*EXERCISE PROMPT*. Look for the word "hand" in the entries and copy every line where it shows up.

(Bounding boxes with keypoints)
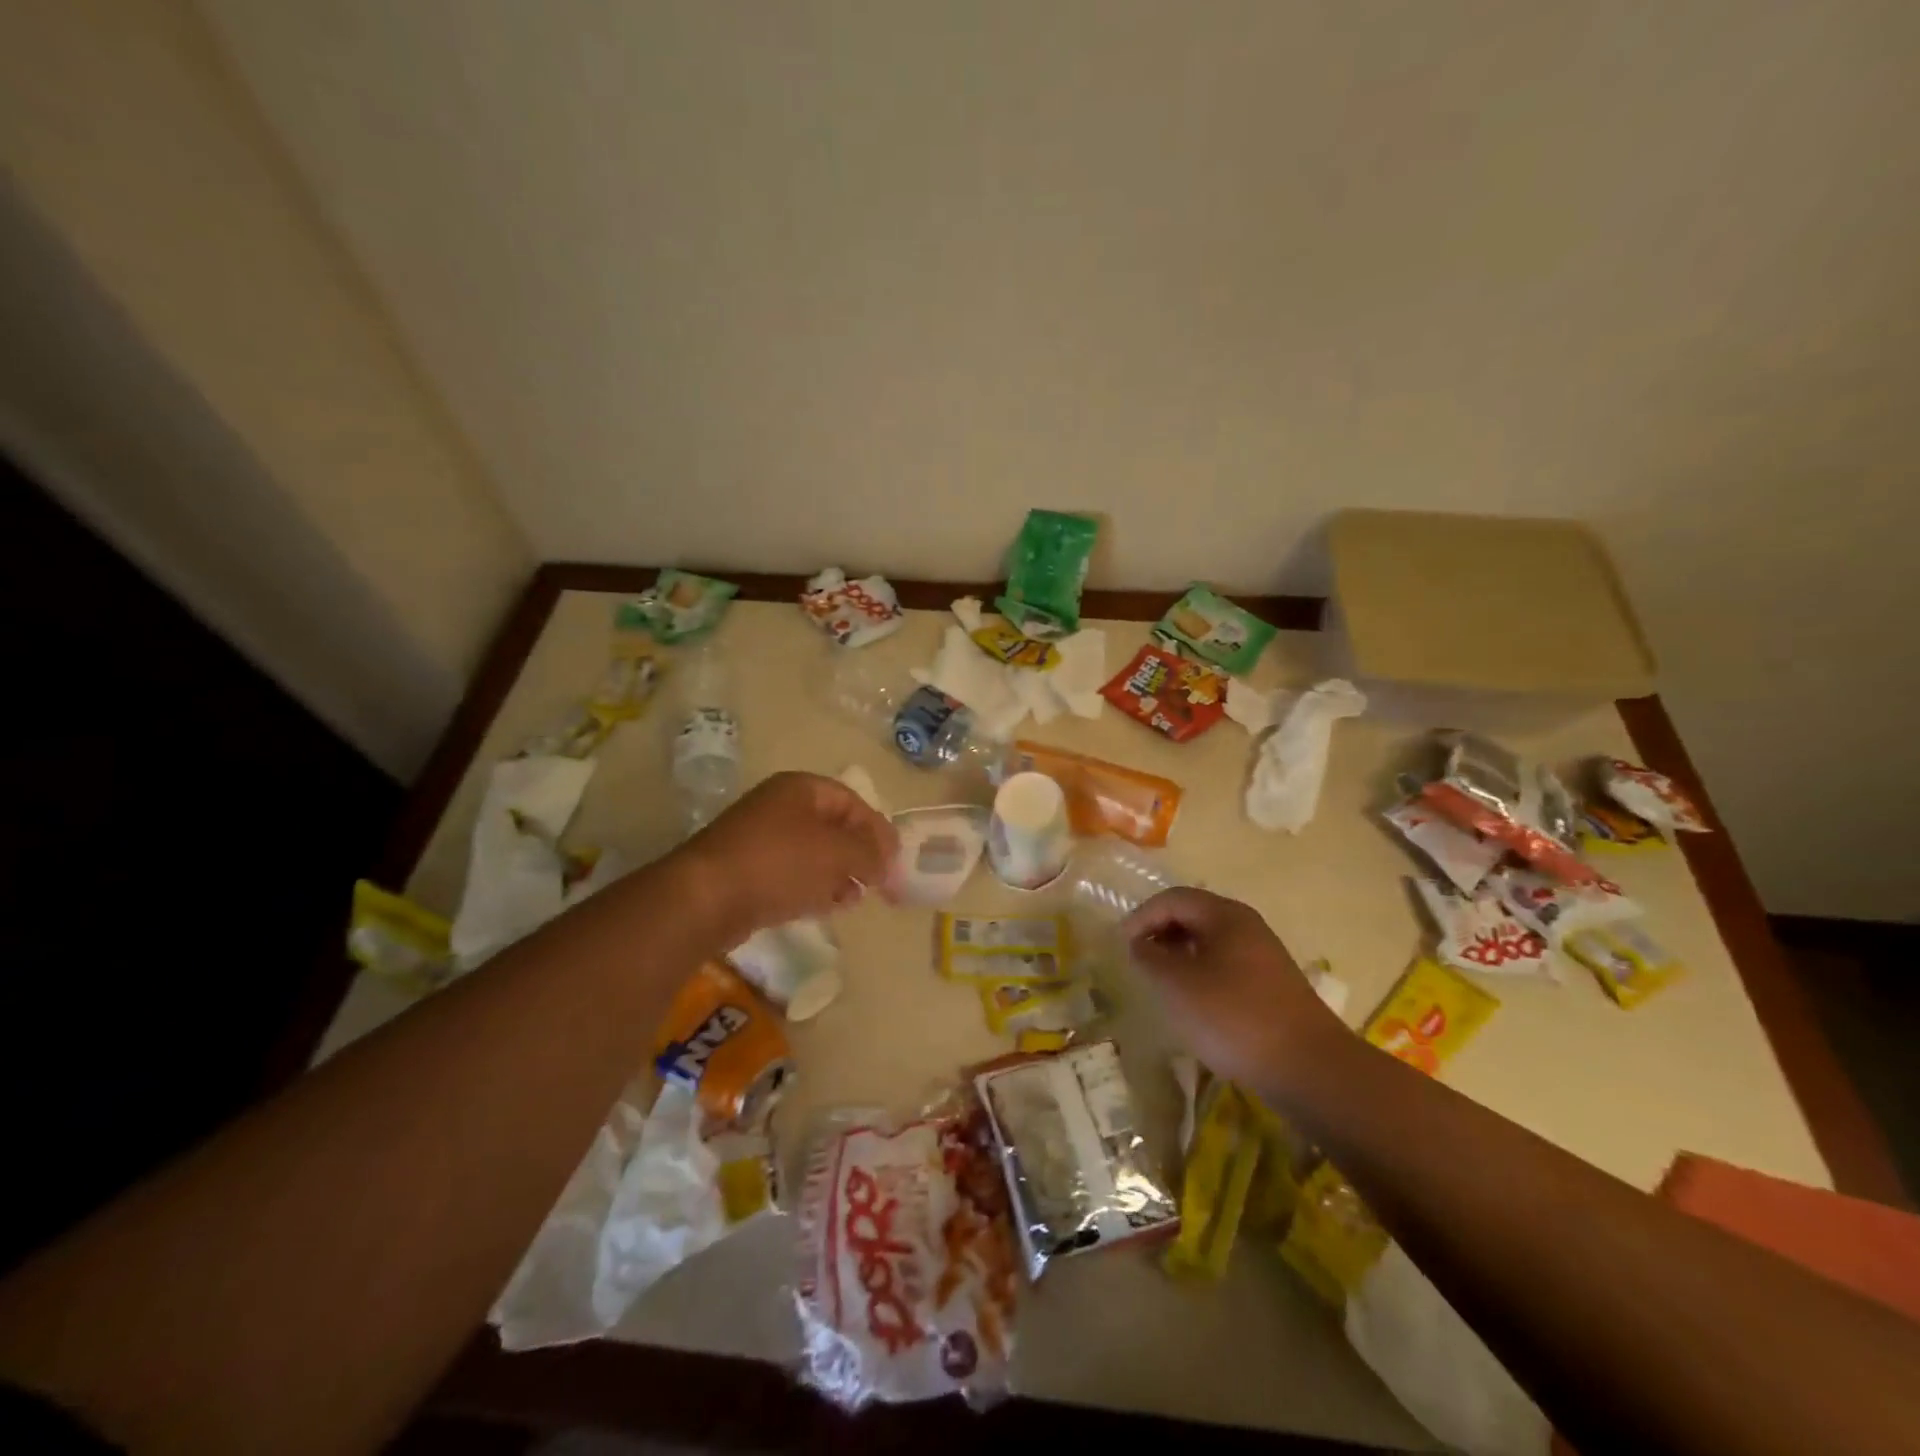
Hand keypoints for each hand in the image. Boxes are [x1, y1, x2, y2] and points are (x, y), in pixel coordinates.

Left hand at [674, 771, 898, 940]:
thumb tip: (885, 860)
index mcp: (801, 789)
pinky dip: (814, 886)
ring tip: (856, 896)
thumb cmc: (780, 862)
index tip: (894, 859)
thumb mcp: (838, 852)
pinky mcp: (748, 872)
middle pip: (832, 827)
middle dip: (859, 852)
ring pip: (813, 853)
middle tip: (879, 880)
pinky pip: (792, 874)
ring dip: (839, 873)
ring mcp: (760, 840)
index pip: (852, 801)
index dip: (877, 828)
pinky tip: (828, 906)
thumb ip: (870, 852)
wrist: (707, 897)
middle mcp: (780, 807)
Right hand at [1123, 887, 1344, 1094]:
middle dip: (1160, 932)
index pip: (1173, 899)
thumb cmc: (1234, 1017)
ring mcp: (1262, 956)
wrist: (1309, 1067)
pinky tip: (1192, 1002)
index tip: (1121, 945)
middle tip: (1137, 960)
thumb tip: (1139, 944)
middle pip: (1193, 915)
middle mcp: (1246, 926)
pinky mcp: (1270, 985)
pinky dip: (1200, 973)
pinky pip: (1224, 965)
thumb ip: (1150, 958)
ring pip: (1209, 942)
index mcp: (1225, 915)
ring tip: (1159, 981)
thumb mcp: (1178, 985)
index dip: (1141, 917)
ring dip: (1179, 955)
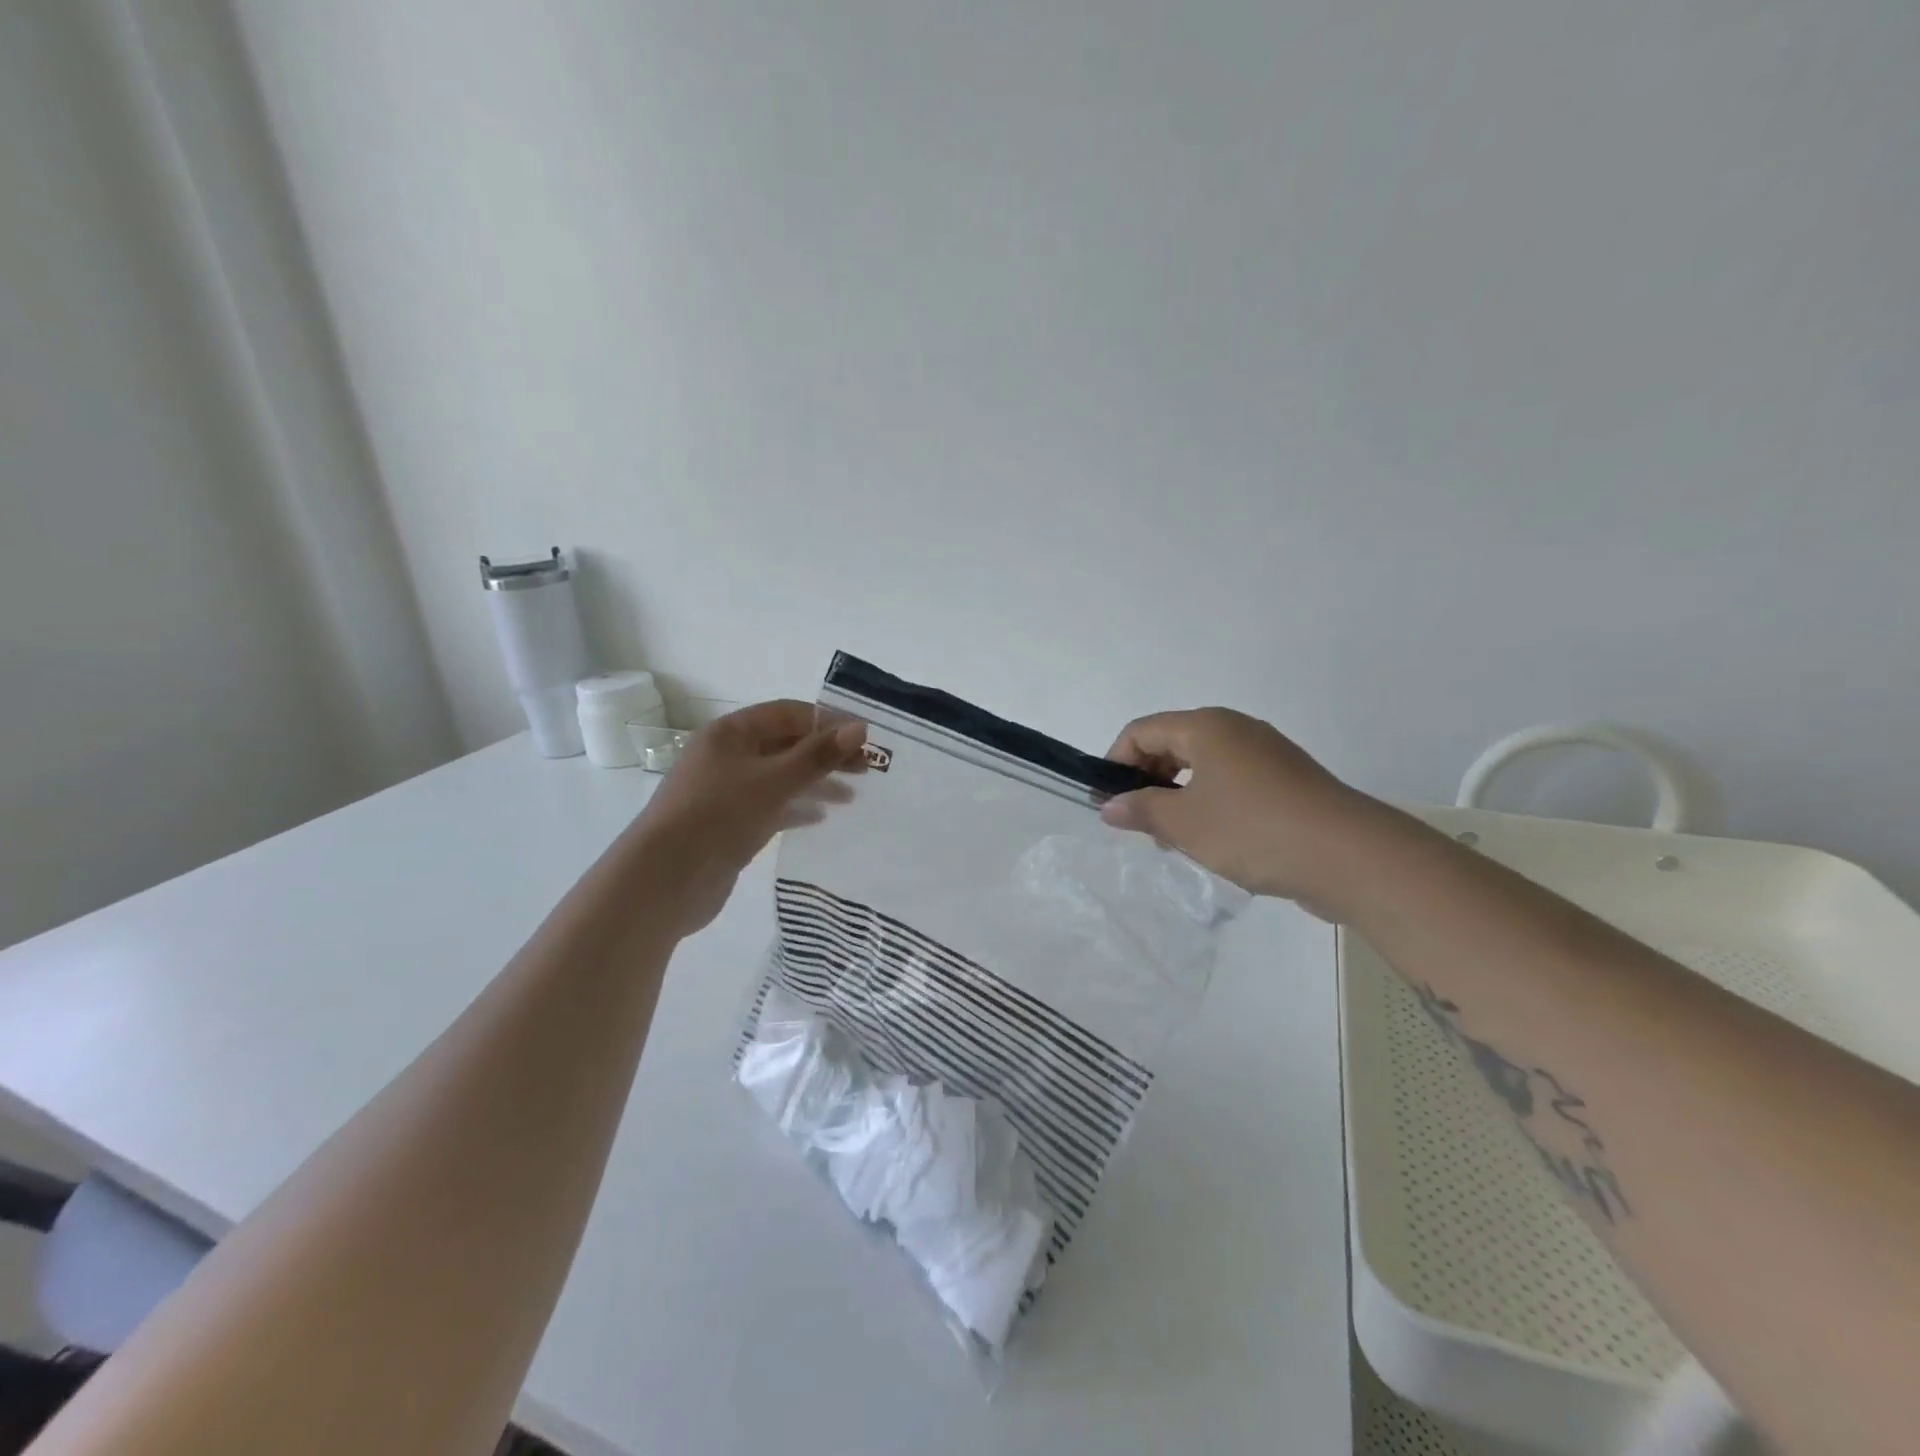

*ANSWER SPACE*.
Hand keypoints for each hand in the image. Boxes are [x1, y1, x2, y2] and points are (x, y), in pixel coordinates.
Left hand at [674, 771, 898, 940]:
Right hand at [1123, 887, 1344, 1094]:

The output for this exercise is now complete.